小倉優子

 テレビ。ミドル3。シャッフルトーク。ゲストの小倉優子さんが「今の二人のトークの点数は何点ですか?」という問いに対して。ひと組目は「2点」、ふた組目は「50点」(うけてのトークでマイナス50点に変更)、そして最後のさん組目。

「いちまんてーん」

 これはすごい。ちょっと衝撃的だった。従来のテレビ番組(例えばクイズ番組など)でも「最後の問題だけ異常に高得点でおいおいそれやったら今までの流れは意味なかったやおまへんか」的な使い古された番組ルール破壊は存在しているが、それはあくまでもルールを作る側がルールを破壊したにすぎず、今回の小倉優子さんの場合とは話は違う。何故ならば、ミドル3の「出演者が点数を100点満点でつける」というルールの成立に、出演者である小倉優子さんは関与していないからである。

 小倉優子さんはこの番組における出演者である以上は、あくまでも番組ルールを踏襲するいわばゲームのプレイヤーであるべきなのだ。番組をひとつの「ゲーム」とし出演者をその「プレイヤー」とする見せ方は全ての『良く出来た』創作物に共通する手法である。およそ自由に見えるトーク番組であってもその手法は変わらないために、出演者に対しての「空気読めや」という注意が成立するのであって、つまりそのゲームには「プレイヤーは空気を読むべき」というルールが暗黙のうちに了解されているわけだ。そのルールはプレイヤーによって異なる。
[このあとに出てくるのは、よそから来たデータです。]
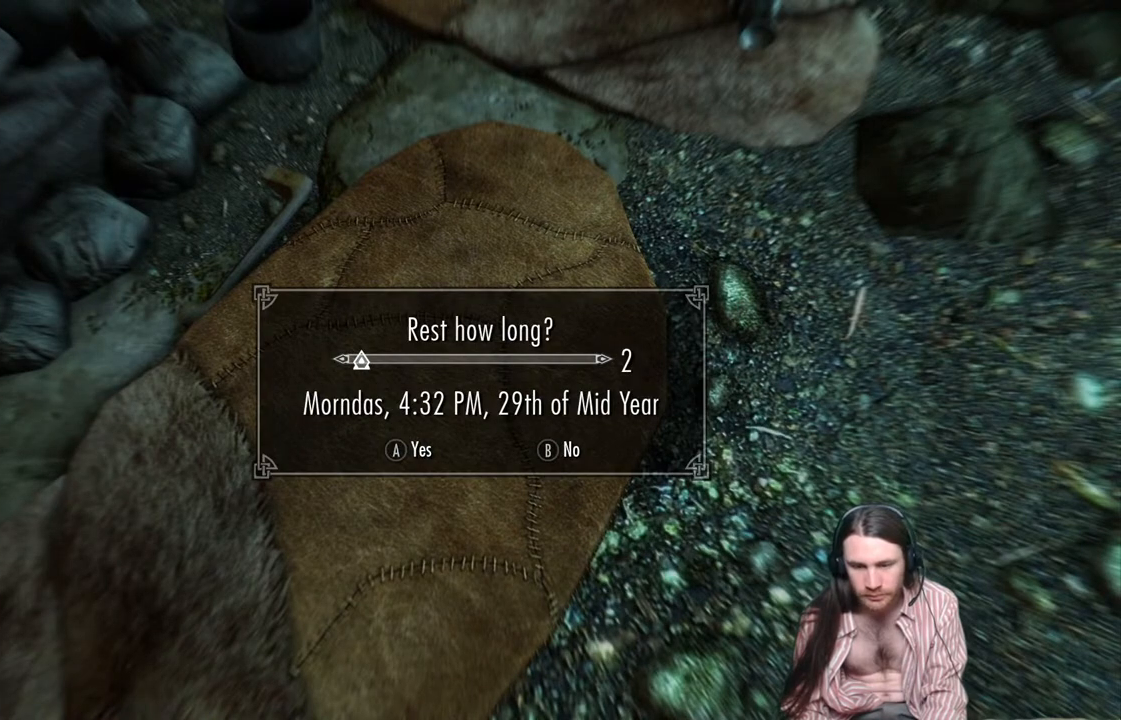
{"buttons": [], "left_stick": "center", "right_stick": "center", "events": []}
だから村上ショージさんなどは「空気を読まなくても良い」というルールが例外的に成立するプレイヤーであって、例えばテレビ的な名司会者(さんま師匠、紳介師匠…)などといった方々は、その人それぞれに与えられたルールをいち早く見抜く能力に長けているのだろう。

 話がそれたので元に戻せば、この小倉優子さんの発言はプレイヤーとしての発言でありながら、その内容はプレイヤーとしての範囲を大きく逸脱しているという点で余りにも画期的である。つまりは「お前それだったら何でもアリか」ということであって、事実、本来は何でもアリなのだ。全てのルールとは暗黙のうちに了解されるものであって、実はそこには何の強制力もない。実際のところ我々が頼るものなど、この世界に何一つとしてないのだ。

 小倉優子さんは、自らのキャラクターによってルール自体を破壊した。これはつまり、ルールよりもキャラクターが先行するという圧倒的な事実だ。新しいキャラクターは新しい種類のボケを生む。そしてそのボケが「アリ」なものであれば、それはルールよりも優先されるのである。恐ろしいことだ。そして大いなる可能性を感じる。新しいキャラクターに依存する新しいボケをもっともっと見たいという根源的なヒトとしての好奇心に、一体だれが抗うことができるだろう?

 しかしそれは、ルールの死滅を同時に意味する。だからテレビマンたちは、小倉優子さんを一刻も早く幽閉しなくてはならない。彼女は間違いなくテレビを殺す。いまやブラウン管の向こう側で、静かな革命が行なわれているのだ。